Lenovo is offering buyouts to some employees as it begins to focus on integrating Motorola Mobility and IBM’s x86 server business into the fold.
Lenovo last year spent almost $5 billion buying IBM’s low-end server business and Motorola from Google. The moves instantly made Lenovo the number-three vendor in both the global server and smartphone markets, complementing its status as the world’s top PC maker.
With the deals closing in the fall, the work turns to bringing the new businesses into the larger Lenovo fabric.
In an interview with The Wall Street Journal, CEO Yang Yuanqing said: “Now we need to pay more attention to the integration,” Yang said from the 2015 Consumer Electronics Show (CES) in Las Vegas.
Part of that integration apparently involves workers. The company, which has more than 60,000 employees worldwide, added about another 10,000 when it acquired Motorola and the IBM server business. Lenovo spokesman Ray Gorman has told media outlets that buyouts were offered to some employees in the United States, China and Japan, though he declined to say exactly how many workers are eligible.
The voluntary buyouts were offered in December, and the deadline for accepting them closes Jan. 9.
“We are putting this program in place to support a career, talent and skill-set transition that will help Lenovo remain competitive in a rapidly changing marketplace,” Gorman said in an email to the Charlotte News & Observer. “It’s also a benefit for those employees who plan for an earlier retirement, want to pursue volunteer activities or are considering a second career.”
It was a year ago that Lenovo, just days apart, announced it was buying IBM’s server business for $2.1 billion and handset maker Motorola Mobility from Google for about $2.91 billion. The announcements of the acquisitions came a year after Lenovo had unseated Hewlett-Packard as the top vendor in a PC market that had seen global sales fall dramatically since 2011, due in large part to the growing popularity of tablets.
Lenovo officials have said PCs will continue to be a central part of their corporate strategy going forward, but the IBM and Motorola deals were part of the company’s larger ambitions to become a dominant player in all segments of computing. They are hoping to replicate in servers and smartphones the success Lenovo has had in PCs since buying IBM’s PC business in 2005.
Just before closing the IBM server deal in October, Yang said in a conference call that executives would push to rapidly grow its Enterprise Business Group over the next year, making it a profitable unit with more than $5 billion in revenue.

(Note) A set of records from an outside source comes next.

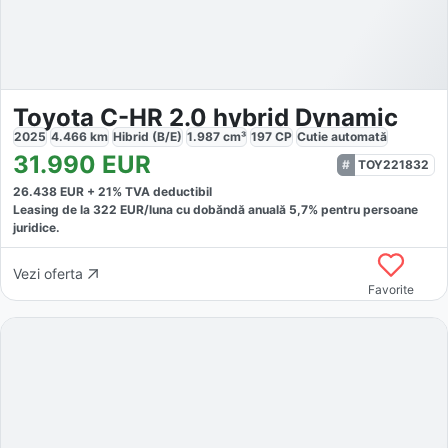
Toyota C-HR 2.0 hybrid Dynamic
2025
4.466
km
Hibrid (B/E)
1.987
cm³
197
CP
Cutie
automată
31.990
EUR
TOY221832
26.438
EUR +
21
% TVA deductibil
Leasing de la
322
EUR/luna
cu dobăndă
anuală
5,7
% pentru persoane
juridice.
Vezi oferta
Favorite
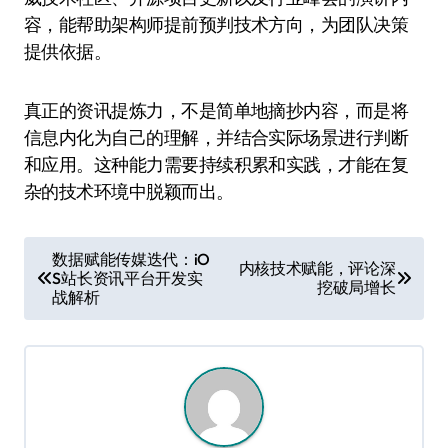
容，能帮助架构师提前预判技术方向，为团队决策
提供依据。
真正的资讯提炼力，不是简单地摘抄内容，而是将
信息内化为自己的理解，并结合实际场景进行判断
和应用。这种能力需要持续积累和实践，才能在复
杂的技术环境中脱颖而出。
文
数据赋能传媒迭代：iO
内核技术赋能，评论深
S站长资讯平台开发实
章
挖破局增长
战解析
导
航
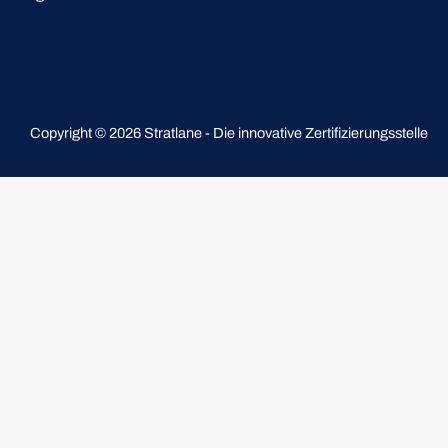
Copyright © 2026 Stratlane - Die innovative Zertifizierungsstelle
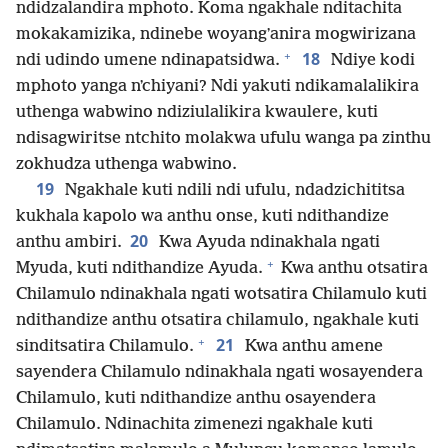
ndidzalandira mphoto. Koma ngakhale nditachita
mokakamizika, ndinebe woyangʼanira mogwirizana
+
18
ndi udindo umene ndinapatsidwa.
Ndiye kodi
mphoto yanga nʼchiyani? Ndi yakuti ndikamalalikira
uthenga wabwino ndiziulalikira kwaulere, kuti
ndisagwiritse ntchito molakwa ufulu wanga pa zinthu
zokhudza uthenga wabwino.
19
Ngakhale kuti ndili ndi ufulu, ndadzichititsa
kukhala kapolo wa anthu onse, kuti ndithandize
20
anthu ambiri.
Kwa Ayuda ndinakhala ngati
+
Myuda, kuti ndithandize Ayuda.
Kwa anthu otsatira
Chilamulo ndinakhala ngati wotsatira Chilamulo kuti
ndithandize anthu otsatira chilamulo, ngakhale kuti
+
21
sinditsatira Chilamulo.
Kwa anthu amene
sayendera Chilamulo ndinakhala ngati wosayendera
Chilamulo, kuti ndithandize anthu osayendera
Chilamulo. Ndinachita zimenezi ngakhale kuti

With Motorola, Lenovo officials are looking to extend the company’s reach into the smartphone market, including in its home base of China, where such companies as Xiaomi are building worldwide brands with devices that offer the same capabilities as those from well-known vendors like Samsung, but at lower prices and often without contracts. Motorola officials on Jan. 6 said that next month they will sell the Moto X and other smartphones in China.
CEO Yang told The Wall Street Journal he expects Motorola to expand what Lenovo does in China while giving it greater access to the U.S. market. He added that Lenovo and Motorola will have distinct missions going forward.
“Lenovo will continue to focus on the carrier market, so probably mainstream to entry-level [prices],” Yang said. “Motorola will focus more on the open market and online sales … the premium and mainstream price bands.”